* [Work order]: Only the records, repeated exactly, should make up the response.

* [Dataset records]:
Start of Block

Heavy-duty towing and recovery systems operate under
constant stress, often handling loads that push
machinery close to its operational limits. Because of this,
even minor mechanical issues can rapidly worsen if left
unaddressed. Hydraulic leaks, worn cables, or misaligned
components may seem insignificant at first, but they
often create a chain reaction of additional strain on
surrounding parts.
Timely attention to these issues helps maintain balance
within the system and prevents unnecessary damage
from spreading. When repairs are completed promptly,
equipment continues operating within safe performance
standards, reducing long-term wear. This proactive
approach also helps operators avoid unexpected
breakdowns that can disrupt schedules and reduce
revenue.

End of Block

* [Task output]:
Heavy-duty towing and recovery systems operate under
constant stress, often handling loads that push
machinery close to its operational limits. Because of this,
even minor mechanical issues can rapidly worsen if left
unaddressed. Hydraulic leaks, worn cables, or misaligned
components may seem insignificant at first, but they
often create a chain reaction of additional strain on
surrounding parts.
Timely attention to these issues helps maintain balance
within the system and prevents unnecessary damage
from spreading. When repairs are completed promptly,
equipment continues operating within safe performance
standards, reducing long-term wear. This proactive
approach also helps operators avoid unexpected
breakdowns that can disrupt schedules and reduce
revenue.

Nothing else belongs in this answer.